Обряды церковные, и в особенности посты, он соблюдал строго, никогда при том не осуждая тех, которые в этом отношении действовали иначе. Даже в Париже, где в первый раз он был в ранней молодости, он сумел во весь Великий пост ни разу не оскоромиться. Он говорил, что содержит посты потому, что Церковь их установила, что не считает себя вправе становиться выше ее и что дорожит этою связью с народом. В церковь он ходил очень прилежно, и хотя имел привычку вставать по утрам поздно, часу в 12-м, однако по праздникам не пропускал обедни и часто ходил даже к заутрени. Молился он много и усердно, но старался этого не показывать и даже это скрывать. Никто и никогда не мог упрекнуть его в святошестве. Для Хомякова вера Христова была не доктриною и не каким-либо установлением, для него она была жизнью, всецело обхватывавшею все его существо. Когда он говорил о Христе и его учении, о различных вероисповеданиях и церквах, и о судьбе христианства в прошедшем, настоящем и будущем, — тогда в словах его была какая-то сила необычайная, возбуждавшая в слушателях понятие о деятельности апостольской. И жизнь его подкрепляла силу его слов.
В заключение не могу не упомянуть о редкой способности Хомякова привлекать к себе и привязывать и стариков, и сверстников своих, и молодежь. Он становился средоточием везде, где находился, и в Москве, и в каждой гостиной, куда он приезжал. Этим он был обязан, конечно, своему обширному, глубокому и своеобразному уму и своей всегда живой и завлекательной речи, но еще более кротости и безобидности своей беседы. Молодежь, особенно свирепая, как он ее называл, расположенная к тому, что впоследствии названо было нигилизмом, была предметом его особенной заботливости. Он любил беседовать с этими юношами, которые были к нему чрезвычайно хорошо расположены, и он на них действовал благодетельнее всяких проповедей и других внушений.

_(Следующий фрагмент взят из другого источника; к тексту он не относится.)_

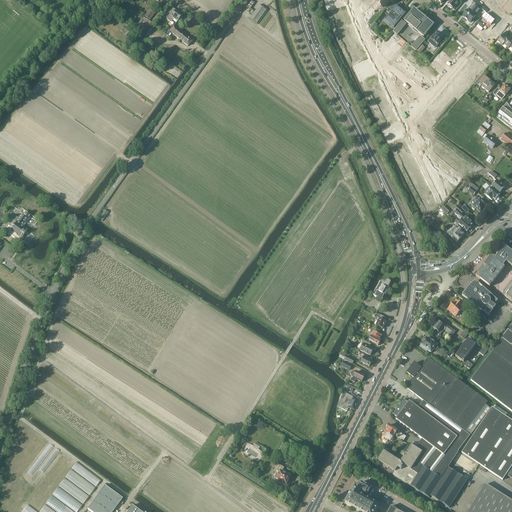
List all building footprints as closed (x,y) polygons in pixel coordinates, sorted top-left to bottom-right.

Да! Жизнь этого человека была постоянным подвигом на благо ближнего, подвигом, который достойно оценится разве потомством.
28 февраля 1873
КОММЕНТАРИИ
Впервые: Русский архив. 1879. No 11. С. 265—272. Печатается по изд.: Хомяков А. С. Полн. собр. соч. М., 1900. Т. 8. С. 125—131.
Александр Иванович Кошелев (1806—1883) — публицист, общественный деятель, один из участников кружка ‘ранних’ славянофилов. Редактор славянофильских журналов (‘Русская беседа’, ‘Сельское благоустройство’, ‘Беседа’, ‘Земство’). Редактор первого собр. соч. И. В. Киреевского (1861). Занимался преимущественно практическими вопросами. Активный участник реформы 1861 г.
1 Речь идет о славянофильском журнале ‘Русская беседа’, первый номер которого вышел в 1856 г.
2 2-я книга ‘Московского сборника’ была в 1852 г. запрещена цензурой.